There is no photo  :oops:

----------


## ian h

i will have to post photo later it wont upload

----------


## Kirsty

> hi i have had my aquarium for 2 weeks and my angelfish is laying eggs all over my filter do i need to move the other fish into another tank to protect the eggs. can you recomend a good source of information on the subject of fish breeding many thanks 
> ian h


You can buy a devider for the tank that will devide them.





> Breeding in Community Tanks.  Many angelfish spawn in community tanks to the complete surprise of their owners.  More likely their owners never even see the spawns.  The angels lay their eggs on the filter tube or tank wall.  Good parents will drive the other fishes to the opposite end of the tank.  Bad parents will help the other fishes eat the eggs.

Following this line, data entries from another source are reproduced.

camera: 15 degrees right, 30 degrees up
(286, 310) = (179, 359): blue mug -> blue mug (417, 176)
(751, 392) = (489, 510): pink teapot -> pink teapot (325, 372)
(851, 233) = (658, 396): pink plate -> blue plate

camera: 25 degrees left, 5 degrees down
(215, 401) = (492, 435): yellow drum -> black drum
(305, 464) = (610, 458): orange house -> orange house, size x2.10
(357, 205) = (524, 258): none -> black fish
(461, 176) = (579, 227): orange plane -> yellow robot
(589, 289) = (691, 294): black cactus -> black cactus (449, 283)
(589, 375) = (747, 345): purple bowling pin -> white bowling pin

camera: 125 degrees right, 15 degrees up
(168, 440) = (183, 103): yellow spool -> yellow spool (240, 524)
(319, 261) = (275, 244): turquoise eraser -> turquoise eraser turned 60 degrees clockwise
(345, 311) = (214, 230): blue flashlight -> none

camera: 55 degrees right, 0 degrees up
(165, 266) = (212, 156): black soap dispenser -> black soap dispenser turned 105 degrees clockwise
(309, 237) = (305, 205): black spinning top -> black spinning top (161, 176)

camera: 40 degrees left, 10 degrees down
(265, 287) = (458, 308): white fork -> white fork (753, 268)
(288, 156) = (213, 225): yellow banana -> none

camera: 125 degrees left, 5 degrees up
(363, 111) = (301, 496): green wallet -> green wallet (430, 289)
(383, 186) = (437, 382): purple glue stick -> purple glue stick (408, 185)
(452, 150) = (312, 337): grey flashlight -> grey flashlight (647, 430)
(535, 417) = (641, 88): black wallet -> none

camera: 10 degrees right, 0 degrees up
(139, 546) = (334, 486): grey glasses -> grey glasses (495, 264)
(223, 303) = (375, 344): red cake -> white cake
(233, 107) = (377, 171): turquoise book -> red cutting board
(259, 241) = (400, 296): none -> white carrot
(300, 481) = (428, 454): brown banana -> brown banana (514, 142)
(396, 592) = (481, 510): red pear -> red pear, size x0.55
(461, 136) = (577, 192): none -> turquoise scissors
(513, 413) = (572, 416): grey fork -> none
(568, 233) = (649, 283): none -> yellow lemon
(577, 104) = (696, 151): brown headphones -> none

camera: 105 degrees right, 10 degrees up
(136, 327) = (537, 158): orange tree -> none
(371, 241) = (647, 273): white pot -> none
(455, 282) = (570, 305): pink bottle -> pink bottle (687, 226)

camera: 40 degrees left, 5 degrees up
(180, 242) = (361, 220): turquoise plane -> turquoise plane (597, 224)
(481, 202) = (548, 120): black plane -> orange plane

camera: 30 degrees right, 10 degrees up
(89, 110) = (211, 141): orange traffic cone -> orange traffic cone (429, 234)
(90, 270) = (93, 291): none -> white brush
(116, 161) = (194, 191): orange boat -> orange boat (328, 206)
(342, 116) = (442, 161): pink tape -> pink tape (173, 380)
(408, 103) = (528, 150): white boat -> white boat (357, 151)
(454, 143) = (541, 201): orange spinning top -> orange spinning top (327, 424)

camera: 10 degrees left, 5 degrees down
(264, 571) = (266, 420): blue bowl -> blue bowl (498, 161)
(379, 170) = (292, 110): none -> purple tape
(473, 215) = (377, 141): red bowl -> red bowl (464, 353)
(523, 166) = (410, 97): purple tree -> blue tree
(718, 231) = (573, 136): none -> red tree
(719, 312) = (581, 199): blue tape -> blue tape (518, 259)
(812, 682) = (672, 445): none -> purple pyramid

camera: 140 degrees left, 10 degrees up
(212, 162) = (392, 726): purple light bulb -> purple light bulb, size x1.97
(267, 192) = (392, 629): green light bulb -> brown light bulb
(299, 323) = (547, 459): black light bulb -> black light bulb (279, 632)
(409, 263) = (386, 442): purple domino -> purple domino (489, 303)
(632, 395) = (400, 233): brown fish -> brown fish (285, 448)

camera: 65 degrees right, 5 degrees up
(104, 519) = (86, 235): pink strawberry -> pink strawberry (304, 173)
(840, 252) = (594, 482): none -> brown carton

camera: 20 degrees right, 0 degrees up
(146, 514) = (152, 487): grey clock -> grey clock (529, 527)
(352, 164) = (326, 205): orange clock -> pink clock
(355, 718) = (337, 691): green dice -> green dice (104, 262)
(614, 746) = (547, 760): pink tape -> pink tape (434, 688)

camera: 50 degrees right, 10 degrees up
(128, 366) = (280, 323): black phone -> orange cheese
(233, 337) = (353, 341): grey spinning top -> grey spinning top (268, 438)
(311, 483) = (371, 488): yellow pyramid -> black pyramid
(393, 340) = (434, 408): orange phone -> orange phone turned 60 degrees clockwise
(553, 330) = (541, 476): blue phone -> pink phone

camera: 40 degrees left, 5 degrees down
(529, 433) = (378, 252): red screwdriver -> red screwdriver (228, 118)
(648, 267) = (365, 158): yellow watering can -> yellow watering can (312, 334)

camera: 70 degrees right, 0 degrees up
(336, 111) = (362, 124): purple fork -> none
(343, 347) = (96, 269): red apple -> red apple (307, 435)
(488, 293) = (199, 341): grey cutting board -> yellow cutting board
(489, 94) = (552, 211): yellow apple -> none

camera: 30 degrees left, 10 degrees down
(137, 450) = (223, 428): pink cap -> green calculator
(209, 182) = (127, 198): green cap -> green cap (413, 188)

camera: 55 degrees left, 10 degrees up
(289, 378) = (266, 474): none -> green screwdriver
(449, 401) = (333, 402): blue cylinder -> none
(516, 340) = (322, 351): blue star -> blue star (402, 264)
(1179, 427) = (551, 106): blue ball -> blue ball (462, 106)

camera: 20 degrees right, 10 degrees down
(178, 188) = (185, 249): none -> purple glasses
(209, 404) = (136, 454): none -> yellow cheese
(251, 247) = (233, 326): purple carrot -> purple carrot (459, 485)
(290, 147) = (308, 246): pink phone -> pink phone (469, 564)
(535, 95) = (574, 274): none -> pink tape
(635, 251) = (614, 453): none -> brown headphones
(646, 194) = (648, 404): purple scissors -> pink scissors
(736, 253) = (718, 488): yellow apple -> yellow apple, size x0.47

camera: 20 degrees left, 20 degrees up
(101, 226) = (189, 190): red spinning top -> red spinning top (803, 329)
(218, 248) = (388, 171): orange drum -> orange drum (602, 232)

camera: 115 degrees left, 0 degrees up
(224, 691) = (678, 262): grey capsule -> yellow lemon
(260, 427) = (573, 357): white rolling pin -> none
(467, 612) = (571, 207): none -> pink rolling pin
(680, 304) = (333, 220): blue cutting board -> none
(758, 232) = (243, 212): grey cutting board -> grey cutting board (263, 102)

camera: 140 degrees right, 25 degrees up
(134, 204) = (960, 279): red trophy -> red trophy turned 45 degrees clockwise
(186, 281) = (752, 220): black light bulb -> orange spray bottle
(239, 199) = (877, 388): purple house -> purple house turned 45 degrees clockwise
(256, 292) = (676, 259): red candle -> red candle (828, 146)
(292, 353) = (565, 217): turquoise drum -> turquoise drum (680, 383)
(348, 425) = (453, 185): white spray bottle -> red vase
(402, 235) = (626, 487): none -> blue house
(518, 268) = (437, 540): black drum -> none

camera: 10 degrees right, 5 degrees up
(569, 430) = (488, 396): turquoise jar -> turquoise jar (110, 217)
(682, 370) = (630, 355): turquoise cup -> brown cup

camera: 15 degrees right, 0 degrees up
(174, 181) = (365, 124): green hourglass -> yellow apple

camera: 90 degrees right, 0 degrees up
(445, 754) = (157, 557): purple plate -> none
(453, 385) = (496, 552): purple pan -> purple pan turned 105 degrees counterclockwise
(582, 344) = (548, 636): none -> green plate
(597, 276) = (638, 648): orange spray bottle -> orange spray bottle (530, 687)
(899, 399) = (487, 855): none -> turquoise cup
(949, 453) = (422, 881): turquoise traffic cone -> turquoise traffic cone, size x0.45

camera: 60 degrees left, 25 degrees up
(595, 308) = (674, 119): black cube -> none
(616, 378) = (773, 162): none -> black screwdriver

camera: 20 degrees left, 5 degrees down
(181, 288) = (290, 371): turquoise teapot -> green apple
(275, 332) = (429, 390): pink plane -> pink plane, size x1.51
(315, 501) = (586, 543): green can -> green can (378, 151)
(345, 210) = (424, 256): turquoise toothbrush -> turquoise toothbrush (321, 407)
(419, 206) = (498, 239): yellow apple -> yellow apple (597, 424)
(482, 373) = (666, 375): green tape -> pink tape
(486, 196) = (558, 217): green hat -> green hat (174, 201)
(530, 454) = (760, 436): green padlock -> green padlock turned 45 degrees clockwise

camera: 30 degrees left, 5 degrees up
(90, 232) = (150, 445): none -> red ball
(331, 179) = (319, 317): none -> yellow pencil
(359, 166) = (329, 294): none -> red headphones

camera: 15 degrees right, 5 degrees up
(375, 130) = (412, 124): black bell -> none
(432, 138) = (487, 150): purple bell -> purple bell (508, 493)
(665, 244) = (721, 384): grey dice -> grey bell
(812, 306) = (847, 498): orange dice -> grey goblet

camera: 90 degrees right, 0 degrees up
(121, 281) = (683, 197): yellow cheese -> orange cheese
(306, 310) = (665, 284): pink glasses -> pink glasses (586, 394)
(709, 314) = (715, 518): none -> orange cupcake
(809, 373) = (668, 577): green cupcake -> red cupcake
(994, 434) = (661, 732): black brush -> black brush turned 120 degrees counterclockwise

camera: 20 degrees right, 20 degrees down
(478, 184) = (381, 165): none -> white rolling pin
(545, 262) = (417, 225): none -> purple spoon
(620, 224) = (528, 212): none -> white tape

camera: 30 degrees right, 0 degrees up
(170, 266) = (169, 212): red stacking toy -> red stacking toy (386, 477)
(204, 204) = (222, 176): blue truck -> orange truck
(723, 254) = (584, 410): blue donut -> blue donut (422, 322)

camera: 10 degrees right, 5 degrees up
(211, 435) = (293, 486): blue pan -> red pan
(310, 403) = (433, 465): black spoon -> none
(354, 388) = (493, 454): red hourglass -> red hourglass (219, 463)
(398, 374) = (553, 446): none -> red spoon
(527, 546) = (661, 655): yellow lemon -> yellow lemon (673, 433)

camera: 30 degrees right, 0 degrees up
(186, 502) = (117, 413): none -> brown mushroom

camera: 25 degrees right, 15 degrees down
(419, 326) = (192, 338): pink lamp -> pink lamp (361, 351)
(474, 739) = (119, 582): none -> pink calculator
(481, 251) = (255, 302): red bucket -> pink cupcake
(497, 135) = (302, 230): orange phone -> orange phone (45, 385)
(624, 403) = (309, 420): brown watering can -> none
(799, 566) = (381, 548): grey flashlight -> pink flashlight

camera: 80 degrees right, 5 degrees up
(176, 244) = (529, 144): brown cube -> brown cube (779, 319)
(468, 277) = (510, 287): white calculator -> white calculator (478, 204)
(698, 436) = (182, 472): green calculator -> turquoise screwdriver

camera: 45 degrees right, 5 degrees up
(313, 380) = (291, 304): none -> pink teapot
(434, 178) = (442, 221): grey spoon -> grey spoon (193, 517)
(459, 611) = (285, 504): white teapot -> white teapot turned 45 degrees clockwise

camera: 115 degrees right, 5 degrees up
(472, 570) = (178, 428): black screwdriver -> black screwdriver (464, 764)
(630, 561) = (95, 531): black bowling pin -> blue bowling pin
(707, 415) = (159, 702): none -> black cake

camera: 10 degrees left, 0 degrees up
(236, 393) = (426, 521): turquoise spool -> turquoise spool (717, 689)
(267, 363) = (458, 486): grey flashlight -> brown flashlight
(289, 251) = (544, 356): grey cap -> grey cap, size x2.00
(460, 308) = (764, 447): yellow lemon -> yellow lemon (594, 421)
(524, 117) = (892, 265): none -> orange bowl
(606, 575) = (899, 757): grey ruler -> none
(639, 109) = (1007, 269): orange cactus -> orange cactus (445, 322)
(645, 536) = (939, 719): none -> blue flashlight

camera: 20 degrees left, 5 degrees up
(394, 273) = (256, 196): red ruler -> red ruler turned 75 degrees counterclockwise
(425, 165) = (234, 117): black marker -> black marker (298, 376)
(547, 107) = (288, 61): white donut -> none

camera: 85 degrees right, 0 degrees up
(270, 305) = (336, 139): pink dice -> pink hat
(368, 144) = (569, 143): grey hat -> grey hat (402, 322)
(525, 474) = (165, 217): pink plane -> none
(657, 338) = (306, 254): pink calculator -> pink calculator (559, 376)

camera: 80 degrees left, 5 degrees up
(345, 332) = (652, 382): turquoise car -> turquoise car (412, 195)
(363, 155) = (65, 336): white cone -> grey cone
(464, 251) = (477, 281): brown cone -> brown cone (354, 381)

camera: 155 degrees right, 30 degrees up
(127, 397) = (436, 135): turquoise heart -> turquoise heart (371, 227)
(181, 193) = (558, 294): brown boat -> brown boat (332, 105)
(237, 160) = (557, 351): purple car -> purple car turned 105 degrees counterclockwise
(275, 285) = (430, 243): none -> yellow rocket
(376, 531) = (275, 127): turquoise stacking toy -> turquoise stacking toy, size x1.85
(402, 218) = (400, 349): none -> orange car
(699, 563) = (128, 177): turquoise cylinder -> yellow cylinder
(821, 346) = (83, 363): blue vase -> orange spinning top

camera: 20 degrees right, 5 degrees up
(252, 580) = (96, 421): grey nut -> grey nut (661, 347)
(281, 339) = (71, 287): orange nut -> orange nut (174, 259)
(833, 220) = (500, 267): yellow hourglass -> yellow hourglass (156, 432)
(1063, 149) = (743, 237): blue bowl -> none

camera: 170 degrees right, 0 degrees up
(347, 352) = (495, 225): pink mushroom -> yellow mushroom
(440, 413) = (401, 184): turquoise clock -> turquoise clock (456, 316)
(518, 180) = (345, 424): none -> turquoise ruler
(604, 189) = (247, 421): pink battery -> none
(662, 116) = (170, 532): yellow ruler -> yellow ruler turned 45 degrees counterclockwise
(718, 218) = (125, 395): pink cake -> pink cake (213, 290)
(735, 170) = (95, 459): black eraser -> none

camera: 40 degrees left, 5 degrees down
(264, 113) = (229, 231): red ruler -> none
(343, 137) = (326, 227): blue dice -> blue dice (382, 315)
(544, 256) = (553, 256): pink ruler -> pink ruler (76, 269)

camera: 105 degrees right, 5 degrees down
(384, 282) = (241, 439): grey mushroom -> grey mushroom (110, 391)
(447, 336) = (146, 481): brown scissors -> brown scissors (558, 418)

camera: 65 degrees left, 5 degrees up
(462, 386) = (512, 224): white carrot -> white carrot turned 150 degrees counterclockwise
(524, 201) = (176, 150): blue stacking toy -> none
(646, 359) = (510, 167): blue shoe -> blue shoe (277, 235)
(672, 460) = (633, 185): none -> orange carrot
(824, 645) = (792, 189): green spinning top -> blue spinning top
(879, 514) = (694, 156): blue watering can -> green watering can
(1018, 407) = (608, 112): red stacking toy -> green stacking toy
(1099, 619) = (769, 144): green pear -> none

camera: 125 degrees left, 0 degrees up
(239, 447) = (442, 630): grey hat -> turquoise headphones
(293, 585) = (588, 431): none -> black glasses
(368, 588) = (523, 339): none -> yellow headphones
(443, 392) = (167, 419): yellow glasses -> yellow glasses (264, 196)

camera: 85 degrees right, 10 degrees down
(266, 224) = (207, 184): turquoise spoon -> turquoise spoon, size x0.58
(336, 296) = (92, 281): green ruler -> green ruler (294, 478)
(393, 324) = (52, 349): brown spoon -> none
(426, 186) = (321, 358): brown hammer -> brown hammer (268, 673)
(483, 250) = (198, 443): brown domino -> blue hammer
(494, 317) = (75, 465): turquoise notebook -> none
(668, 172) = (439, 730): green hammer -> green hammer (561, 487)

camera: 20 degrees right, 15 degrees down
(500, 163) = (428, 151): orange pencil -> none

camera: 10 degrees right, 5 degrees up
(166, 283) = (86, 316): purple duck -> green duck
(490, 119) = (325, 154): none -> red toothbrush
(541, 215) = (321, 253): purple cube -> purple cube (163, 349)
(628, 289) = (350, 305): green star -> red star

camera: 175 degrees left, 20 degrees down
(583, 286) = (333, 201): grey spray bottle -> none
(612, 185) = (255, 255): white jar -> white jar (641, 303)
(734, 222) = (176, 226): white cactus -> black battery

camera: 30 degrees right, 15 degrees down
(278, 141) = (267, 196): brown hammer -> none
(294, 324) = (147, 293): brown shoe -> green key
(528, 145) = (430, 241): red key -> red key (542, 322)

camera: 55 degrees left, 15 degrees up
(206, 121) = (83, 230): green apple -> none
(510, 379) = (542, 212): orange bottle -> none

Hope it helps, soz if it doesnt. its all i no about

----------


## ian h

thanks kirsty it does help the angel was driving the other fish away last night but this morning all the spawn was gone and the tank has setteled down again.  I am going to get another tank for my angels any way so hopefully i will get some young sometime soon thank you for all your help and advice

ian h

----------


## Nemo

Wow, few days ago my angels were breeding, unfortunetly they were in the community tank and common plec must of eaten the eggs  :Frown: 

i managed to capture all this on video  :Wink: 

the eggs have gone? most likely other fish have eaten them or the parents themself eaten them, ideally breeding pair should be moved to a seperate tank with a breeding slate. hope this helps

----------